The trip that got cancelled has been planned for weeks, which is unusual for me. How to regain motivation to plan things ahead? Looks like there two parts of #planning: one is producing a sequence of tiny dependencies to get things done, which I absolutely love; the second is scheduling those in the calendar. The latter I dislike and it rarely ends up as "planned".
@saper I find that personal organization is actually more difficult than organizing a business enterprise, or managing a project, because the "personal" is getting in the way. One thing that helps is trying to minimize the personal, and trying to run your life like a project or a business. But eventually it will break, because you're a person...
Sorry I'm rambling, but your insight was very interesting and this is something I think about often.

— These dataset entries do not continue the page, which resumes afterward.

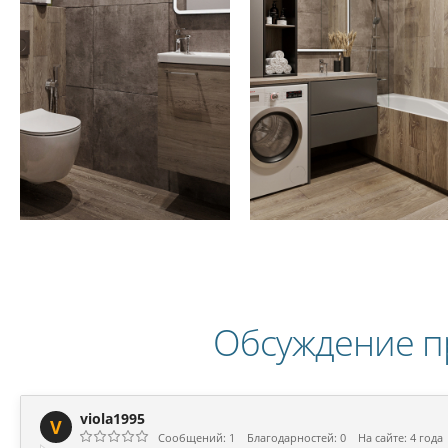
Обсуждение п
viola1995
V
Сообщений: 1
Благодарностей: 0
На сайте: 4 года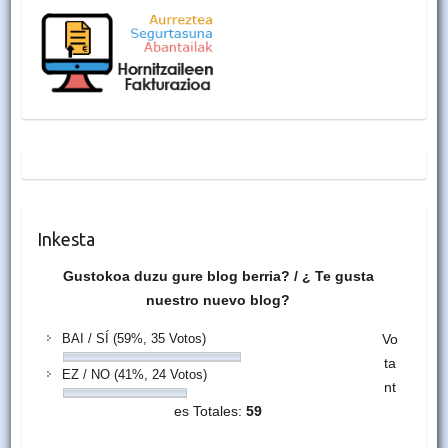
Inkesta
Gustokoa duzu gure blog berria? / ¿ Te gusta
nuestro nuevo blog?
BAI / SÍ
(59%, 35 Votos)
Vo
ta
EZ / NO
(41%, 24 Votos)
nt
es Totales:
59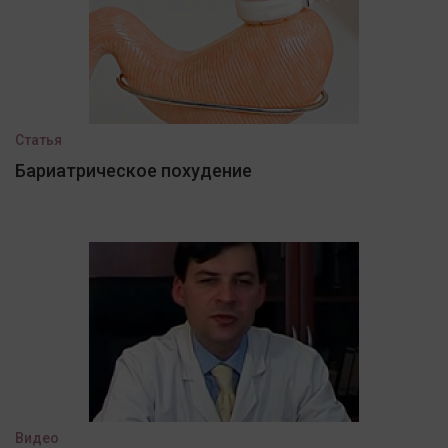
Статья
Бариатрическое похудение
Видео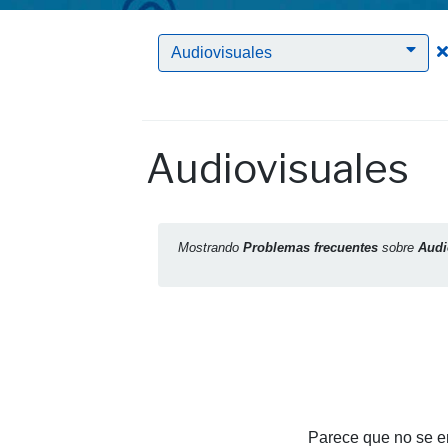
Audiovisuales
Audiovisuales
Mostrando
Problemas frecuentes
sobre
Audi
Parece que no se en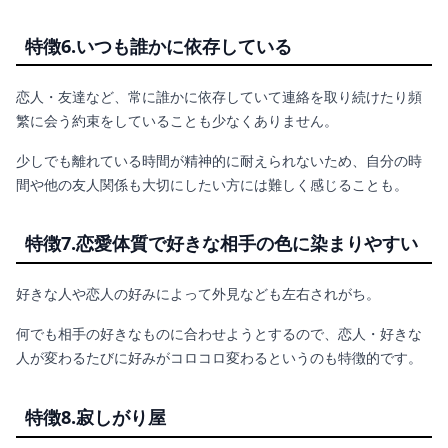
特徴6.いつも誰かに依存している
恋人・友達など、常に誰かに依存していて連絡を取り続けたり頻
繁に会う約束をしていることも少なくありません。
少しでも離れている時間が精神的に耐えられないため、自分の時
間や他の友人関係も大切にしたい方には難しく感じることも。
特徴7.恋愛体質で好きな相手の色に染まりやすい
好きな人や恋人の好みによって外見なども左右されがち。
何でも相手の好きなものに合わせようとするので、恋人・好きな
人が変わるたびに好みがコロコロ変わるというのも特徴的です。
特徴8.寂しがり屋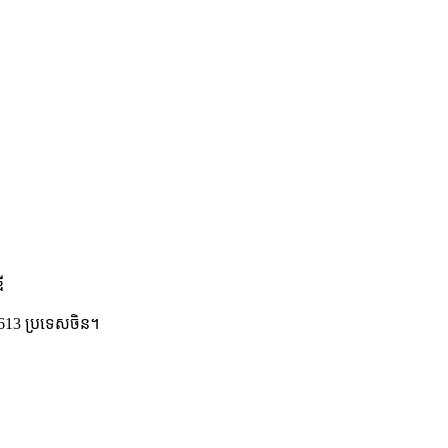
ី
1613 ប្រទេសចិន។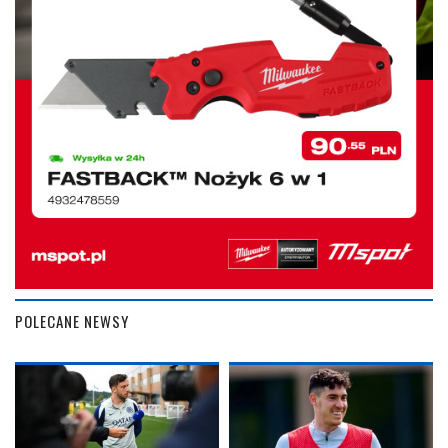
POLECANE NEWSY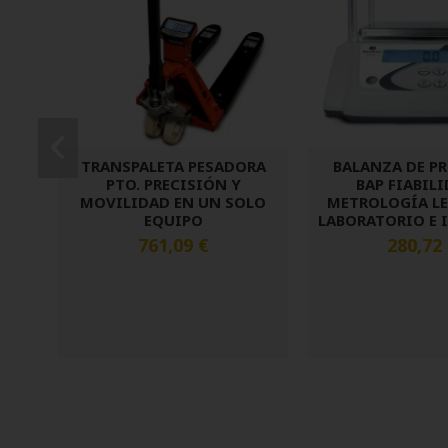
TRANSPALETA PESADORA
BALANZA DE P
PTO. PRECISIÓN Y
BAP FIABILI
MOVILIDAD EN UN SOLO
METROLOGÍA LE
EQUIPO
LABORATORIO E 
761,09 €
280,72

@saper I discovered that planning goes MUCH better with good motivation, that is when you know the reason why you plan something and that you care about that reason. It is the personal part, or even psychological.
Sometimes plans work out only after you failed the same plan several times before. So even if a plan fails, it doesn't mean you shouldn't have planned it in the first place.
@crecca The problem is with planning things I have zero or negative motivation to plan for.
I also find it very difficult to plan with people that have a completely different idea of how to plan and what. Those things tend to hang loose horribly.
@saper well there you have it, no way it's going to work then.
@saper the problem is that you need a lot of practice in planning things for it to become useful. It's a skill that can be learned, but there is hardly any "theory of making plans", at least not a practical one. It''s part of bigger undertaking of personal organization, which makes it exponentially more difficult–you can't make plans without being very well organized.
I've been trying to make plans for most things this year, and 90% of them ended up not working, and many failed completely.